Extracted data
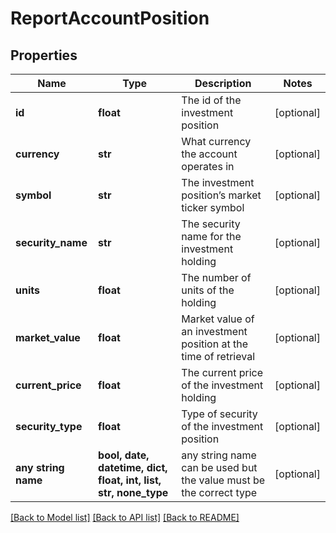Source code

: # ReportAccountPosition


## Properties
Name | Type | Description | Notes
------------ | ------------- | ------------- | -------------
**id** | **float** | The id of the investment position | [optional] 
**currency** | **str** | What currency the account operates in | [optional] 
**symbol** | **str** | The investment position’s market ticker symbol | [optional] 
**security_name** | **str** | The security name for the investment holding | [optional] 
**units** | **float** | The number of units of the holding | [optional] 
**market_value** | **float** | Market value of an investment position at the time of retrieval | [optional] 
**current_price** | **float** | The current price of the investment holding | [optional] 
**security_type** | **float** | Type of security of the investment position | [optional] 
**any string name** | **bool, date, datetime, dict, float, int, list, str, none_type** | any string name can be used but the value must be the correct type | [optional]

[[Back to Model list]](../README.md#documentation-for-models) [[Back to API list]](../README.md#documentation-for-api-endpoints) [[Back to README]](../README.md)


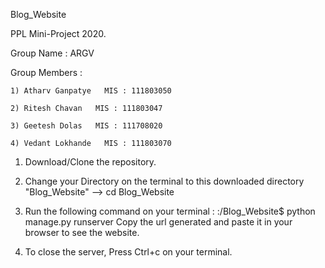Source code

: Blog_Website

PPL Mini-Project 2020.

Group Name : ARGV

Group Members : 

    1) Atharv Ganpatye   MIS : 111803050

    2) Ritesh Chavan   MIS : 111803047
    
    3) Geetesh Dolas   MIS : 111708020
    
    4) Vedant Lokhande   MIS : 111803070
    
1) Download/Clone the repository.

2) Change your Directory on the terminal to this downloaded
   directory "Blog_Website" --> cd Blog_Website

3) Run the following command on your terminal :
        :/Blog_Website$ python manage.py runserver
   Copy the url generated and paste it in your browser to see the website.

4) To close the server, Press Ctrl+c on your terminal.
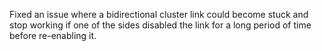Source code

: Fixed an issue where a bidirectional cluster link could become stuck and stop working if one of the sides disabled the link for a long period of time before re-enabling it.
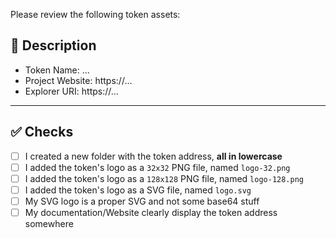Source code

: Please review the following token assets:

## 📑 Description
<!-- Some basic information about the token you want to add -->
- Token Name: ...
- Project Website: https://... <!-- ⚠️ Your website MUST contain of the token address or the PR will be rejected -->
- Explorer URI: https://...


---

## ✅ Checks
<!-- Make sure your pr passes the CI checks and do check the following fields as needed - -->
- [ ] I created a new folder with the token address, **all in lowercase**
- [ ] I added the token's logo as a `32x32` PNG file, named `logo-32.png`
- [ ] I added the token's logo as a `128x128` PNG file, named `logo-128.png`
- [ ] I added the token's logo as a SVG file, named `logo.svg`
- [ ] My SVG logo is a proper SVG and not some base64 stuff
- [ ] My documentation/Website clearly display the token address somewhere
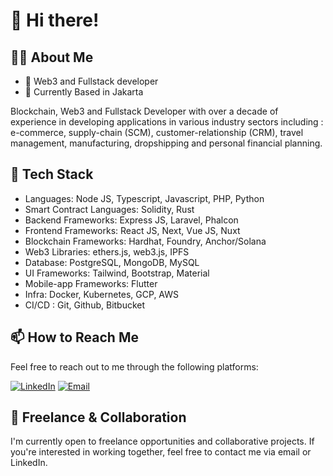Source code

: # 👋 Hi there!

## 👨‍💻 About Me

- 💼 Web3 and Fullstack developer
- 📍 Currently Based in Jakarta

Blockchain, Web3 and Fullstack Developer with over a decade of experience in developing applications in various industry sectors including : e-commerce, supply-chain (SCM), customer-relationship (CRM), travel management, manufacturing, dropshipping and personal financial planning.

## 🔧 Tech Stack

- Languages: Node JS, Typescript, Javascript, PHP, Python
- Smart Contract Languages: Solidity, Rust
- Backend Frameworks: Express JS, Laravel, Phalcon
- Frontend Frameworks: React JS, Next, Vue JS, Nuxt
- Blockchain Frameworks: Hardhat, Foundry, Anchor/Solana
- Web3 Libraries: ethers.js, web3.js, IPFS
- Database: PostgreSQL, MongoDB, MySQL
- UI Frameworks: Tailwind, Bootstrap, Material
- Mobile-app Frameworks: Flutter
- Infra: Docker, Kubernetes, GCP, AWS
- CI/CD : Git, Github, Bitbucket

## 📫 How to Reach Me

Feel free to reach out to me through the following platforms:

[![LinkedIn](https://img.shields.io/badge/LinkedIn-0A66C2?style=for-the-badge&logo=linkedin&logoColor=white)](https://www.linkedin.com/in/hendra-hartono/)
[![Email](https://img.shields.io/badge/Email-D14836?style=for-the-badge&logo=gmail&logoColor=white)](mailto:hello.hendrahartono@gmail.com)


## 💼 Freelance & Collaboration

I'm currently open to freelance opportunities and collaborative projects. If you're interested in working together, feel free to contact me via email or LinkedIn.


<!--
**hendra-hartono/hendra-hartono** is a ✨ _special_ ✨ repository because its `README.md` (this file) appears on your GitHub profile.

Here are some ideas to get you started:

- 🔭 I’m currently working on ...
- 🌱 I’m currently learning ...
- 👯 I’m looking to collaborate on ...
- 🤔 I’m looking for help with ...
- 💬 Ask me about ...
- 📫 How to reach me: ...
- 😄 Pronouns: ...
- ⚡ Fun fact: ...
-->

Your instructions
Report the number of lines in the rows above that contain the string "badge". Give only the number.

Solution to this task
2